We know horns, generally, have (1) narrow directivity, are (2) less likely to compress because of sensitivity and efficiency and (3) many designs have issues like uneven frequency response and directivity because of the difficulty of horn design, or, more practically, size constraints, with many horn systems featured only for the tweeter, with the midrange and bass being commonly taken over with dynamic drivers.
We also know, generally, how hearing works: (a) below 1.5kHz, phase locking, (b) around 1.5kHz, a transition region, (c) above 1.5kHz, direct sound dominated.

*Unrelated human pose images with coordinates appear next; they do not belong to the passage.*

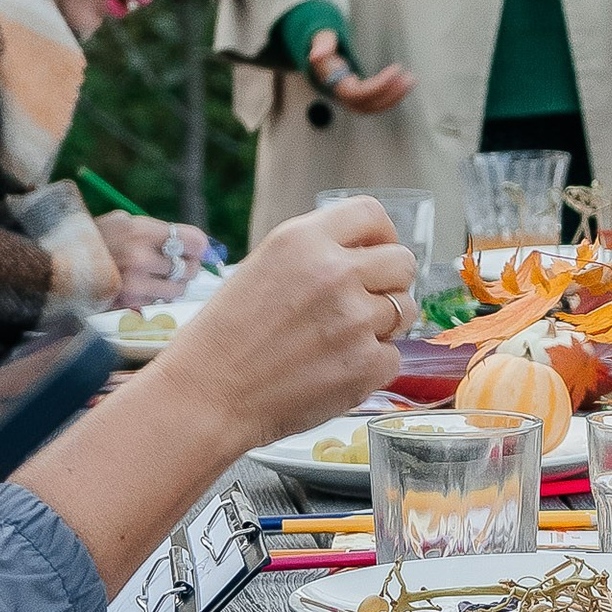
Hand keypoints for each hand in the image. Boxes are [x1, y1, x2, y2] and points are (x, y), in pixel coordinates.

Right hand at [101, 215, 203, 303]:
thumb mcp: (124, 222)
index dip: (200, 247)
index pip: (193, 241)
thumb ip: (159, 232)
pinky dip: (154, 295)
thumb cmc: (98, 238)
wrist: (61, 263)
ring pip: (178, 290)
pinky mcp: (128, 302)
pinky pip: (158, 301)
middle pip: (189, 268)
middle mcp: (140, 257)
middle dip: (188, 267)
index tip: (198, 249)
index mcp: (141, 230)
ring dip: (173, 285)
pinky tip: (138, 286)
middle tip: (179, 264)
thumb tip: (200, 245)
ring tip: (157, 276)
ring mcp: (134, 282)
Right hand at [162, 203, 420, 449]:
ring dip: (384, 325)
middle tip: (364, 303)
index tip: (376, 253)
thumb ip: (314, 256)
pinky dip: (372, 366)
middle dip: (390, 282)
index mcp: (303, 240)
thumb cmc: (223, 338)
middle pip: (402, 262)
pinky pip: (393, 357)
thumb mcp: (262, 268)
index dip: (380, 235)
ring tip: (341, 341)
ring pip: (405, 311)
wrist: (206, 396)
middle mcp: (335, 272)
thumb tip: (363, 257)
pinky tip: (335, 370)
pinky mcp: (366, 365)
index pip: (371, 214)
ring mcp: (355, 320)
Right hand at [306, 26, 414, 116]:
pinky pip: (378, 103)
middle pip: (369, 104)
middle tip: (409, 78)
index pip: (358, 94)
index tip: (396, 70)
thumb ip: (322, 45)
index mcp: (335, 85)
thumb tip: (315, 56)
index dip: (379, 85)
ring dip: (395, 96)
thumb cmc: (325, 46)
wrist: (323, 57)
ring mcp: (353, 100)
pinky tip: (405, 84)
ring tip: (411, 80)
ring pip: (376, 106)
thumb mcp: (322, 40)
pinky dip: (393, 96)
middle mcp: (344, 97)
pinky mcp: (361, 99)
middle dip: (390, 93)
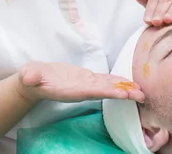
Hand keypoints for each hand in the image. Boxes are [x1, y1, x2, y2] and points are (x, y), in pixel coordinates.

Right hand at [16, 61, 144, 103]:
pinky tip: (128, 82)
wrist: (33, 81)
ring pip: (108, 86)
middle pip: (106, 91)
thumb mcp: (28, 76)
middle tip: (142, 96)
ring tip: (141, 91)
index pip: (93, 91)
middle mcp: (81, 89)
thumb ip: (30, 77)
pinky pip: (104, 81)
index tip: (124, 94)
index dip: (108, 92)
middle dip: (124, 94)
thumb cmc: (31, 78)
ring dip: (124, 88)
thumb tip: (28, 78)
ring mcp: (85, 84)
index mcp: (71, 89)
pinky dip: (117, 81)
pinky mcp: (86, 79)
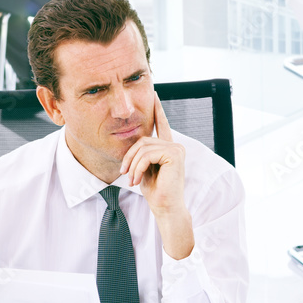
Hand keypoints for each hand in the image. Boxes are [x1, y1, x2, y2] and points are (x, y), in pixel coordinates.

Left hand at [120, 94, 194, 258]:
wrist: (165, 207)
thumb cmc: (155, 192)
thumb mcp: (144, 169)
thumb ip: (142, 154)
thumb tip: (134, 142)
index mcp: (169, 148)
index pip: (162, 125)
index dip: (158, 110)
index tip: (155, 95)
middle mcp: (175, 146)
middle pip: (143, 139)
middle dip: (130, 156)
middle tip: (125, 173)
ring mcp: (176, 149)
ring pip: (143, 147)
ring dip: (133, 164)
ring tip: (131, 179)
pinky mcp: (174, 154)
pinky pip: (147, 154)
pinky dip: (138, 167)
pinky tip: (137, 179)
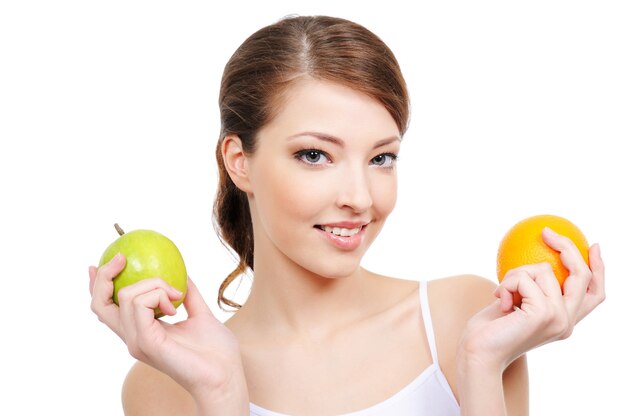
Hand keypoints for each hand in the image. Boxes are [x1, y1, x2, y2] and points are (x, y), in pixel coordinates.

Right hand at [89, 254, 246, 401]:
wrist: (224, 375)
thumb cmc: (216, 352)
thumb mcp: (200, 314)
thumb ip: (189, 295)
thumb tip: (183, 273)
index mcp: (142, 331)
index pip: (107, 309)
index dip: (97, 285)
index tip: (106, 262)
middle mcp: (133, 337)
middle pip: (100, 304)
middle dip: (104, 276)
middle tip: (121, 258)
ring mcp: (136, 341)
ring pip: (127, 295)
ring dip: (155, 284)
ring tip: (176, 296)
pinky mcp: (146, 342)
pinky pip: (141, 304)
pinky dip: (159, 294)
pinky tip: (176, 307)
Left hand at [460, 227, 604, 368]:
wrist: (478, 353)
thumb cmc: (490, 329)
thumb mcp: (515, 302)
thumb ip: (530, 289)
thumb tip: (534, 259)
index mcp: (564, 321)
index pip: (594, 294)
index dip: (599, 269)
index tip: (594, 245)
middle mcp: (567, 321)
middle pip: (582, 276)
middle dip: (567, 248)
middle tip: (547, 233)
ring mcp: (558, 318)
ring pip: (544, 270)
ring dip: (515, 274)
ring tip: (502, 293)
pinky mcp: (544, 313)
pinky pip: (524, 277)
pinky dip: (507, 283)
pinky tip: (500, 300)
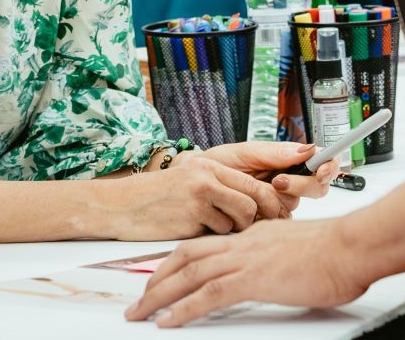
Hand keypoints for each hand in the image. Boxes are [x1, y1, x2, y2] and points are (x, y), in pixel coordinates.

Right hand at [103, 154, 293, 238]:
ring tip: (213, 228)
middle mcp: (208, 177)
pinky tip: (195, 232)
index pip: (255, 183)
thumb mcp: (192, 180)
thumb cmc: (161, 198)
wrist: (123, 206)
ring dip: (232, 231)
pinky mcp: (190, 219)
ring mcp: (199, 197)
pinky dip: (212, 238)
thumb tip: (260, 207)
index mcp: (212, 165)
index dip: (273, 203)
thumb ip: (223, 187)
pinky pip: (217, 235)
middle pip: (253, 202)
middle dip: (259, 221)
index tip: (281, 217)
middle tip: (257, 232)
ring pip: (238, 221)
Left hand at [124, 218, 369, 326]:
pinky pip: (207, 295)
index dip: (181, 259)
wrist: (352, 247)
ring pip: (189, 273)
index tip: (165, 273)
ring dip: (159, 295)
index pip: (208, 244)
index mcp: (255, 235)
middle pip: (187, 255)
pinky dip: (182, 309)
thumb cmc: (338, 251)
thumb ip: (281, 259)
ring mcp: (246, 258)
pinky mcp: (252, 278)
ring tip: (140, 313)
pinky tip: (166, 322)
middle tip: (141, 297)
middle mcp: (244, 242)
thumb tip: (280, 273)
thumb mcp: (299, 251)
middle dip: (159, 276)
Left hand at [189, 141, 339, 210]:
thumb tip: (308, 149)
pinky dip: (265, 217)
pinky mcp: (265, 225)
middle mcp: (287, 185)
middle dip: (299, 185)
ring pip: (295, 207)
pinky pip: (276, 226)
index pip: (321, 164)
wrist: (190, 188)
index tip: (321, 170)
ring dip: (278, 200)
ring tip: (256, 192)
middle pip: (315, 188)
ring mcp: (277, 206)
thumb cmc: (216, 166)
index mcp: (287, 164)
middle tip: (277, 181)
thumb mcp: (245, 153)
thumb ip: (276, 153)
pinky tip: (251, 211)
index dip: (329, 167)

We further know that room geometry and materials determine (i) modal effects in the bass region, (ii) significant interference effects in the transition region, (iii) have limited relevance for direct sound in the statistical region, but very significant for reflections.
So I would always try to look for the answer for what I heard in 1, 2, 3 and a, b, c and i, ii, iii. Theorizing is necessary because
we don't have all the data. Most listening prevents that, and most listening is uncontrolled. That doesn't prevent us from trying to understand the phenomenon (i.e., the "subjective experience"), but it should prevent us from jumping to conclusions (let's call that "uncontrolled theorizing", as a correlate to "uncontrolled listening").
In your example, I would agree that compression behavior is an important aspect of understanding perceived dynamics because, beyond level, there is a strong impact to frequency response. Your approach to measurement is reasonable and has many variants (e.g., Meyer Sound is proposing M-noise as a signal with a known crest factor, so the measurement would take into account the impact of RMS vs. peak levels at different SPLs).
I would disagree with respect to ETC because ETC is based on a linear calculation that puts too much weight on higher frequencies (or, putting it differently, it is most useful for evaluating high frequency decay--if you want to evaluate this for yourself without a lot of trouble, look at waveforms in a music player or DAW, those are also based on linear frequency weights; high hats and snares have no right showing up the way they do given how much relative energy they contain). "Smearing" occurs in rooms in and around the transitional region, which is fairly low down in frequency.
Long way of me saying that the mostly likely answer for understanding "dynamics" is to do with frequency response of direct sound primarily, speaker directivity secondly, and compression as a less-probable third.
I think if there is anything I value at ASR, it is "controlled theorizing".